*** Task material ***

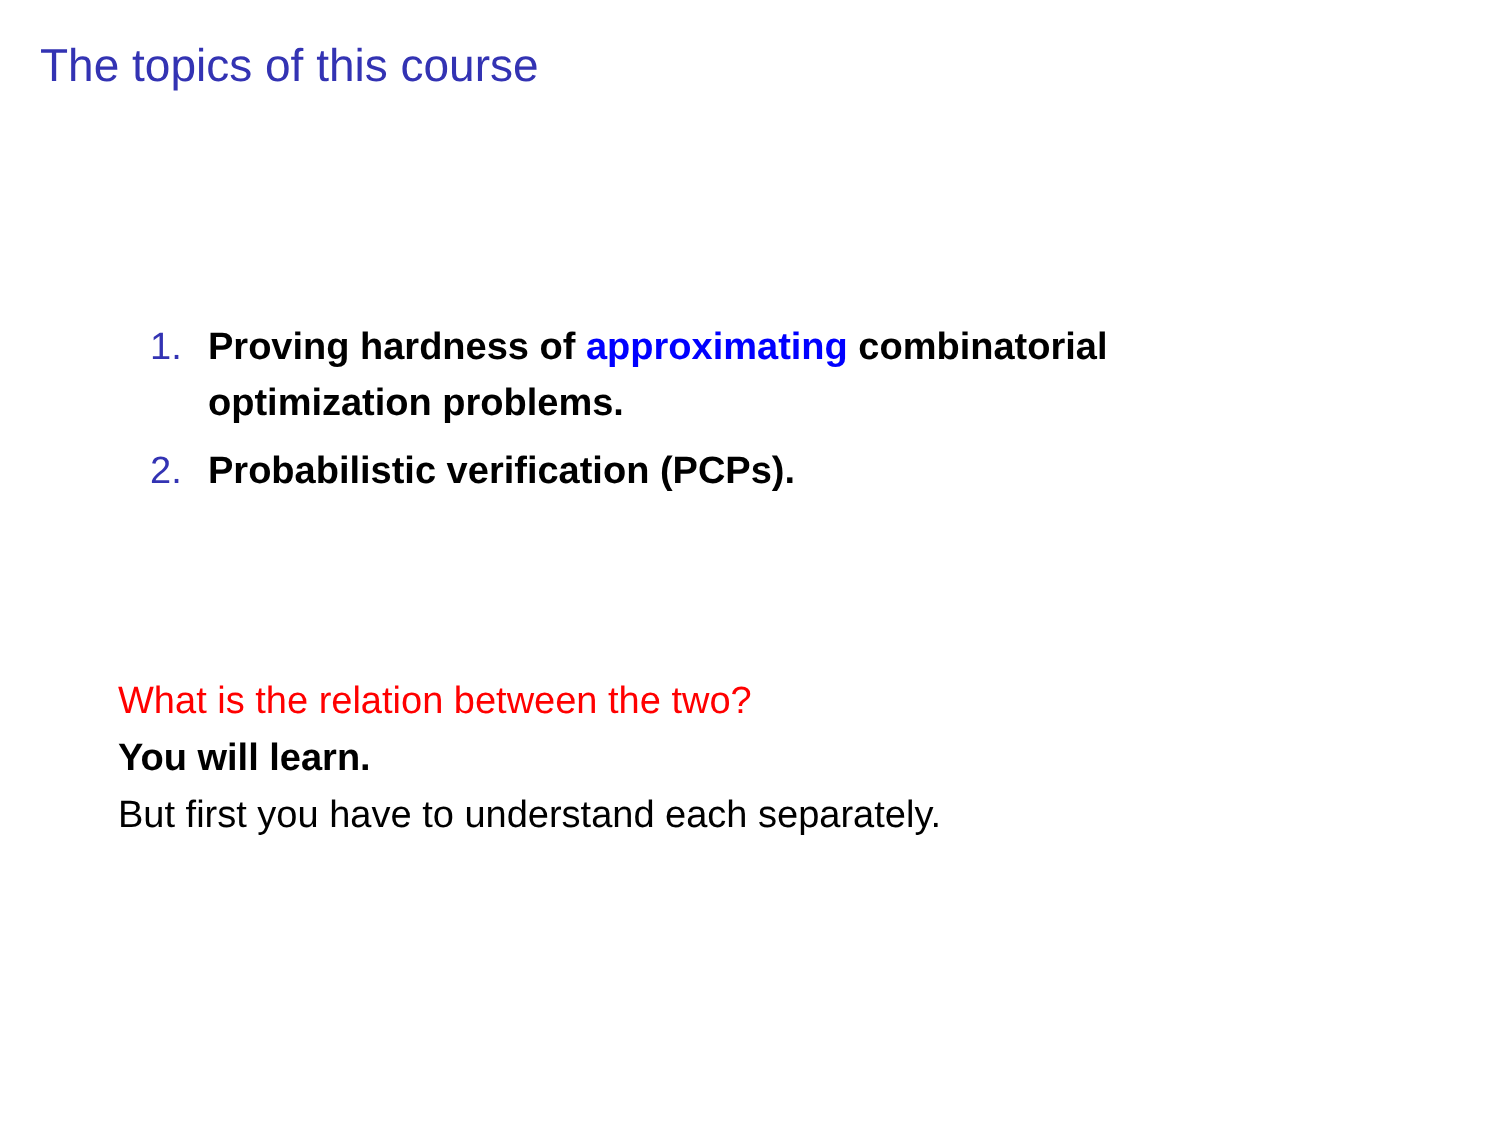The topics of this course
1. Proving hardness of approximating combinatorial optimization problems.
2. Probabilistic verification (PCPs).
What is the relation between the two?
You will learn.
But first you have to understand each separately.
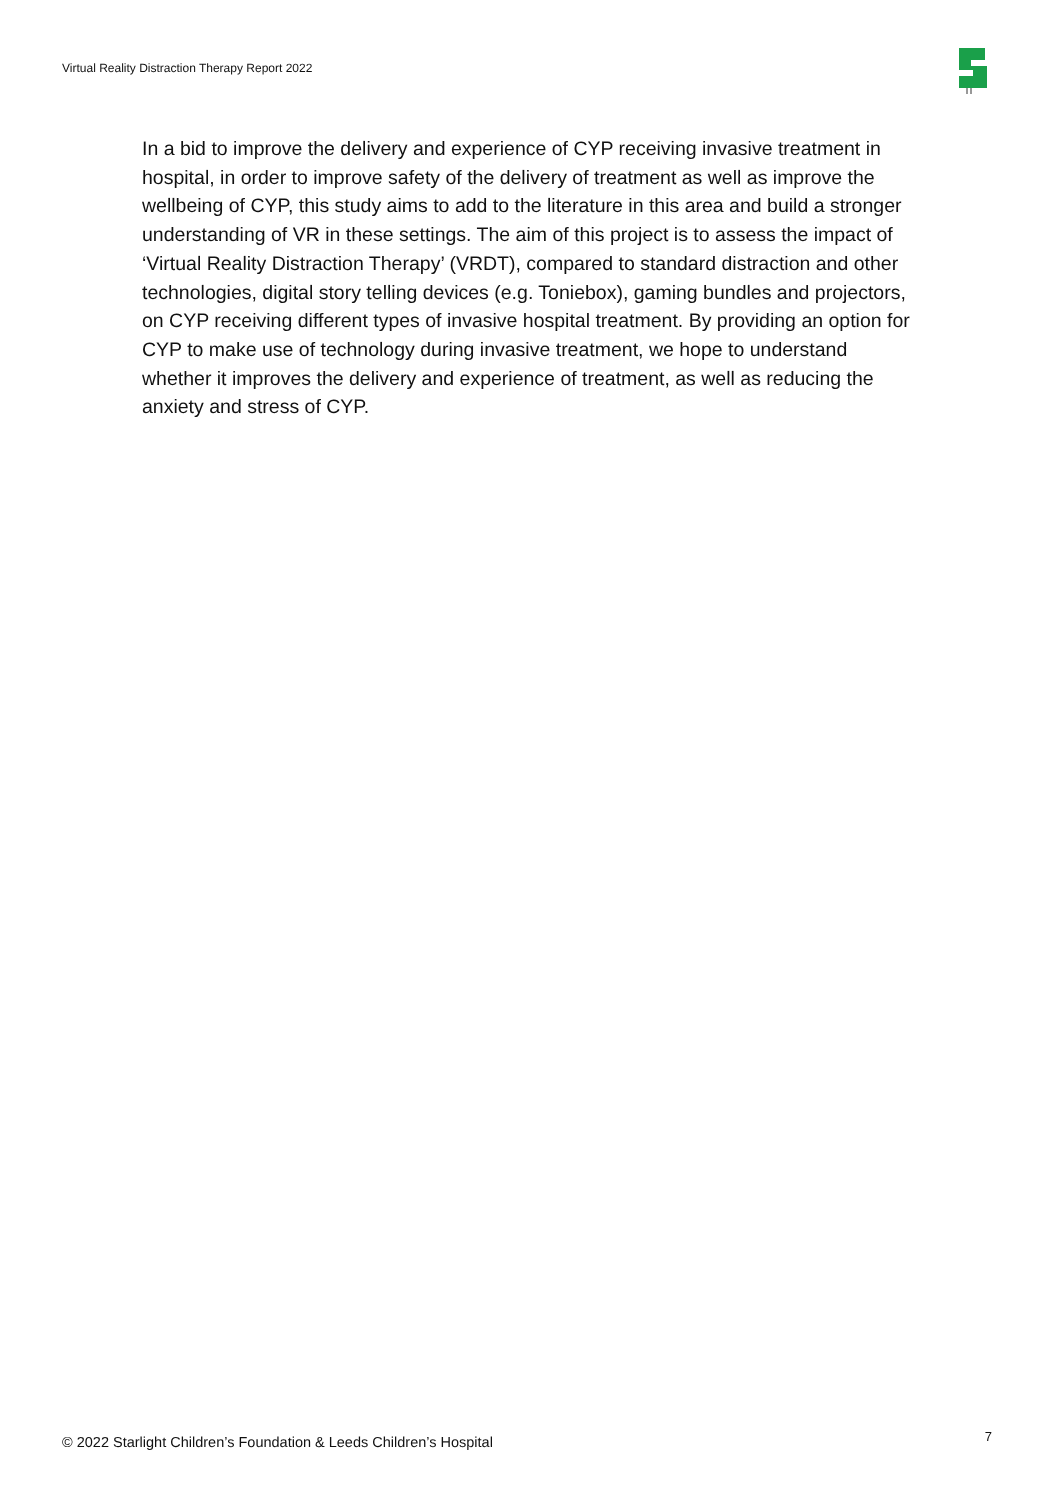Virtual Reality Distraction Therapy Report 2022
In a bid to improve the delivery and experience of CYP receiving invasive treatment in hospital, in order to improve safety of the delivery of treatment as well as improve the wellbeing of CYP, this study aims to add to the literature in this area and build a stronger understanding of VR in these settings. The aim of this project is to assess the impact of ‘Virtual Reality Distraction Therapy’ (VRDT), compared to standard distraction and other technologies, digital story telling devices (e.g. Toniebox), gaming bundles and projectors, on CYP receiving different types of invasive hospital treatment. By providing an option for CYP to make use of technology during invasive treatment, we hope to understand whether it improves the delivery and experience of treatment, as well as reducing the anxiety and stress of CYP.
© 2022 Starlight Children’s Foundation & Leeds Children’s Hospital 7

*** End of Task material ***

From the entries above, copy every line containing the word "understand".

But first you have to understand each separately.
In a bid to improve the delivery and experience of CYP receiving invasive treatment in hospital, in order to improve safety of the delivery of treatment as well as improve the wellbeing of CYP, this study aims to add to the literature in this area and build a stronger understanding of VR in these settings. The aim of this project is to assess the impact of ‘Virtual Reality Distraction Therapy’ (VRDT), compared to standard distraction and other technologies, digital story telling devices (e.g. Toniebox), gaming bundles and projectors, on CYP receiving different types of invasive hospital treatment. By providing an option for CYP to make use of technology during invasive treatment, we hope to understand whether it improves the delivery and experience of treatment, as well as reducing the anxiety and stress of CYP.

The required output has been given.